Op 28-jarige leeftijd werd Giuliano doodgeschoten in
Castelvetrano, een dorp dat net als zijn geboortedorp rond de bergen van Palermo
ligt. In de loop van de film krijgen we steeds meer aanwijzingen over de
toedracht daarvan, want gemakkelijk te pakken was Giuliano niet. Ook voor de
camera niet want beelden van hem zijn zeldzaam.
In de jaren van de Tweede Wereldoorlog werd Giuliano een
partizaan, die streed voor een onafhankelijk Sicilië. Zijn groep werd gesteund
door de geallieerden. Fraai is de Amerikaanse vlag die boven de rotsen wappert
waar Giuliano en zijn mannen zich verschanst hebben. Vanuit de hoogte had hij een
uitstekend overzicht over de troepenverplaatsingen die zich ver beneden in de
vallei voordeden en als het nodig is beschoot hij hen.
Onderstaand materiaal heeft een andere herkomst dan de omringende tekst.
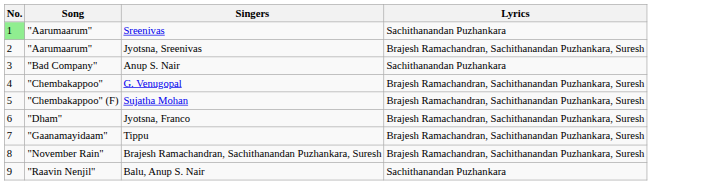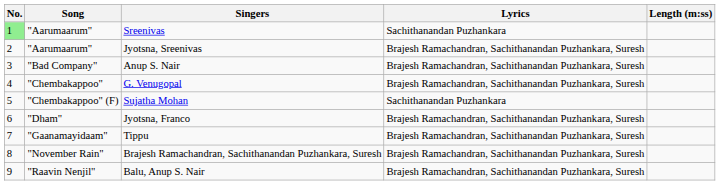+ column: Length (m:ss)
Anup S. Nair | Lyrics: Sachithanandan Puzhankara -> Brajesh Ramachandran, Sachithanandan Puzhankara, Suresh
Sujatha Mohan | Lyrics: Brajesh Ramachandran, Sachithanandan Puzhankara, Suresh -> Sachithanandan Puzhankara
Balu, Anup S. Nair | Lyrics: Sachithanandan Puzhankara -> Brajesh Ramachandran, Sachithanandan Puzhankara, Suresh
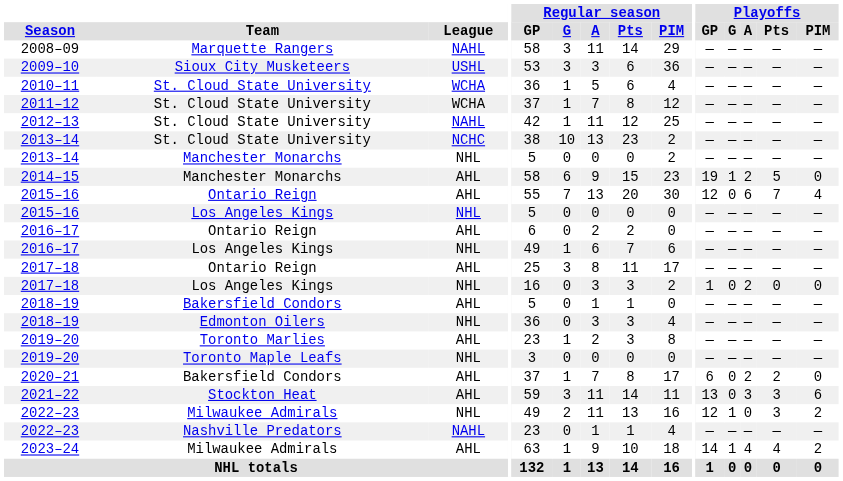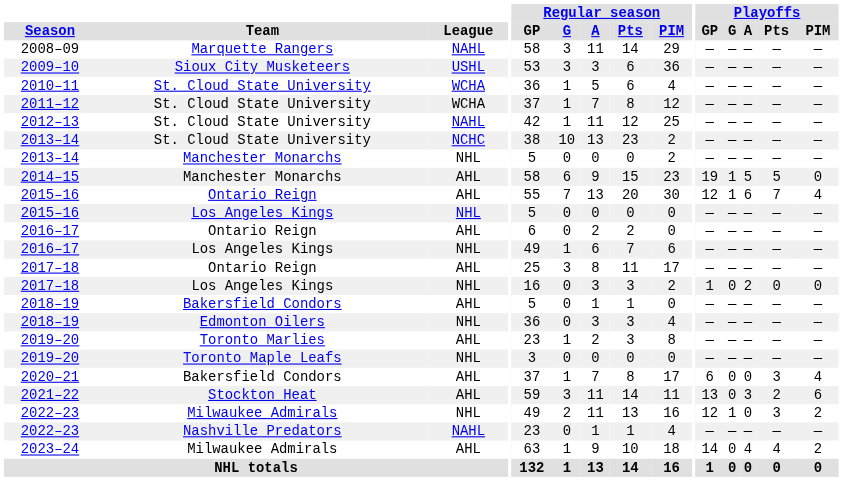2014–15 | Playoffs / A: 2 -> 5
2015–16 / Ontario Reign | Playoffs / G: 0 -> 1
2020–21 | Playoffs / A: 2 -> 0
2020–21 | Playoffs / Pts: 2 -> 3
2020–21 | Playoffs / PIM: 0 -> 4
2021–22 | Playoffs / Pts: 3 -> 2
2023–24 | Playoffs / G: 1 -> 0
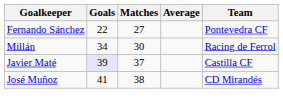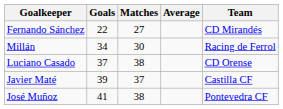Fernando Sánchez | Team: Pontevedra CF -> CD Mirandés
+ row: Luciano Casado | 37 | 38 | CD Orense
Javier Maté | Goals: lavender background -> no background
José Muñoz | Team: CD Mirandés -> Pontevedra CF
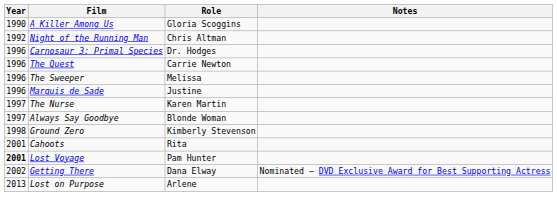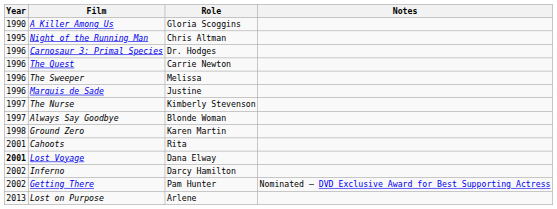Night of the Running Man | Year: 1992 -> 1995
The Nurse | Role: Karen Martin -> Kimberly Stevenson
Ground Zero | Role: Kimberly Stevenson -> Karen Martin
Lost Voyage | Role: Pam Hunter -> Dana Elway
+ row: 2002 | Inferno | Darcy Hamilton
Getting There | Role: Dana Elway -> Pam Hunter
Na de oorlog was het Italiaanse leger in hun strijd tegen
allerlei bendes in het oosten van Sicilië aan de winnende hand. De bevolking van
Montelepre, die op de hand was van de vrijheidsstrijders, werd kort gehouden
door de soldaten. Er gold een avondklok en af en toe mocht men een uurtje de
huizen uit om inkopen te doen. Tijdens een razzia werden de mannen naar Palermo
afgevoerd.
Nadat in 1946 de republiek werd uitgeroepen kregen veel
vrijheidsstrijders amnestie. Giuliano liet zich echter niet zien. De politie
maakte na een aanslag op agenten in Palermowacht op hem.
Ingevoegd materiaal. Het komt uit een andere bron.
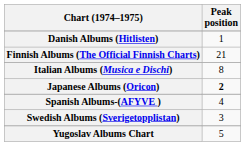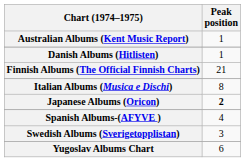+ row: Australian Albums (Kent Music Report) | 1
Yugoslav Albums Chart | Peak position: 5 -> 6
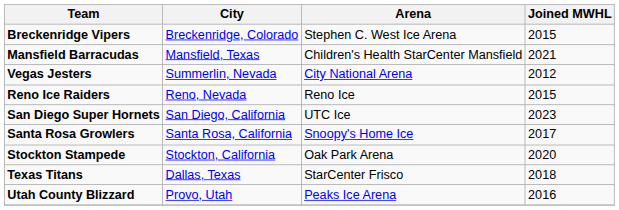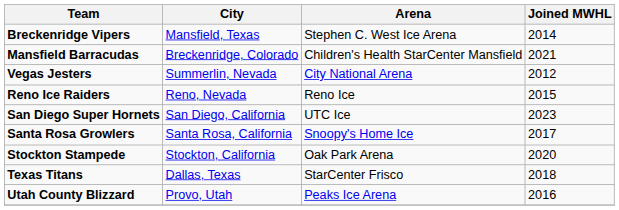Breckenridge Vipers | City: Breckenridge, Colorado -> Mansfield, Texas
Breckenridge Vipers | Joined MWHL: 2015 -> 2014
Mansfield Barracudas | City: Mansfield, Texas -> Breckenridge, Colorado
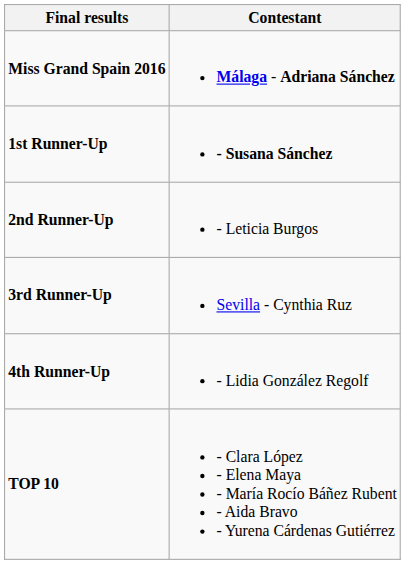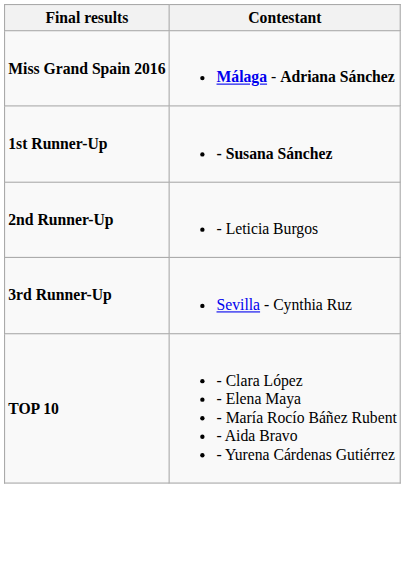- row: 4th Runner-Up | - Lidia González Regolf
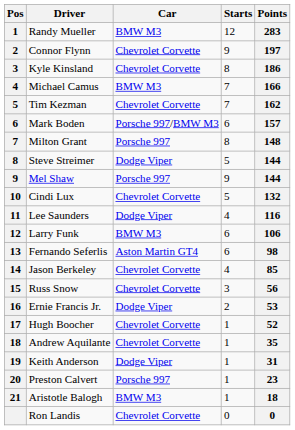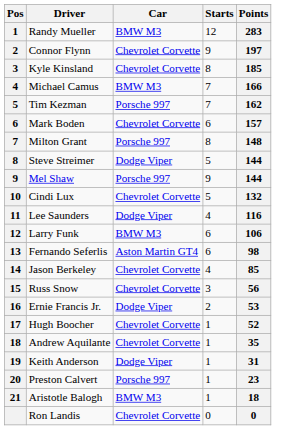Kyle Kinsland | Points: 186 -> 185
Tim Kezman | Car: Chevrolet Corvette -> Porsche 997
Mark Boden | Car: Porsche 997/BMW M3 -> Chevrolet Corvette
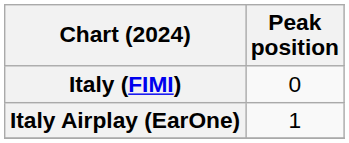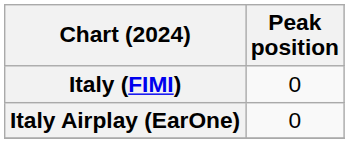Italy Airplay (EarOne) | Peak position: 1 -> 0
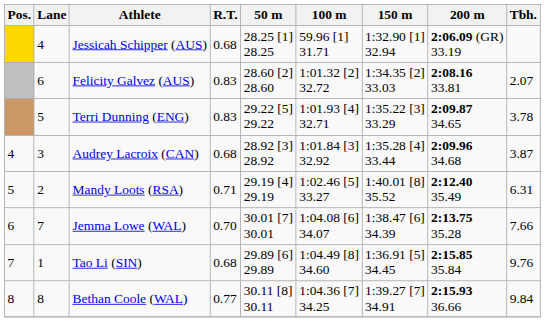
Als de communisten tijdens de verkiezingen in 1947 de winst
behalen, wordt dat luid gevierd in de vallei Portella della Ginestra. De
aanslag die Giuliano op de eerste mei op hen pleegt, loopt uit op een bloedbad
en het proces dat daarover gevoerd wordt, wordt door Rosi breed uitgemeten. Een
geitenhouder die door de groep van Giuliano geronseld werd om mee te doen aan
de aanslag en schadeloosgesteld werd om een ander voor zijn geiten te zoeken, vertelt
tijdens het proces dat hij onschuldig is omdat hij niet kon schieten. Giuliano
had het hem een keer voorgedaan, maar dat was niet genoeg.
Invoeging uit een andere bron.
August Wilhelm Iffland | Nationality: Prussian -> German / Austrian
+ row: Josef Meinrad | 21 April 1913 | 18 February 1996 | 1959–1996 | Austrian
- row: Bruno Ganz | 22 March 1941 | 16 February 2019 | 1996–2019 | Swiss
In deze tijd komt ook Gaspare Pisciotta, neef en
medestrijder van Giuliano, in beeld. Hij spreekt vanuit zijn kooi waarin hij
met andere bendeleden zit opgesloten de rechter toe. Eerder pleegde deze neef,
daartoe verleid door de maffia en de politie die hem vertelden dat Giuliano banden
had met de carabinieri, een aanslag op Giuliano, die op dat moment in Castelvetrano
logeerde. Als de politie die op een afstandje aanwezig is, een schot horen,
gaan ze meteen kijken. Om te voorkomen dat er geruchten onder de bevolking ontstaan,
nemen ze het lijk mee naar buiten en leggen het neer, met het pistool in de hand.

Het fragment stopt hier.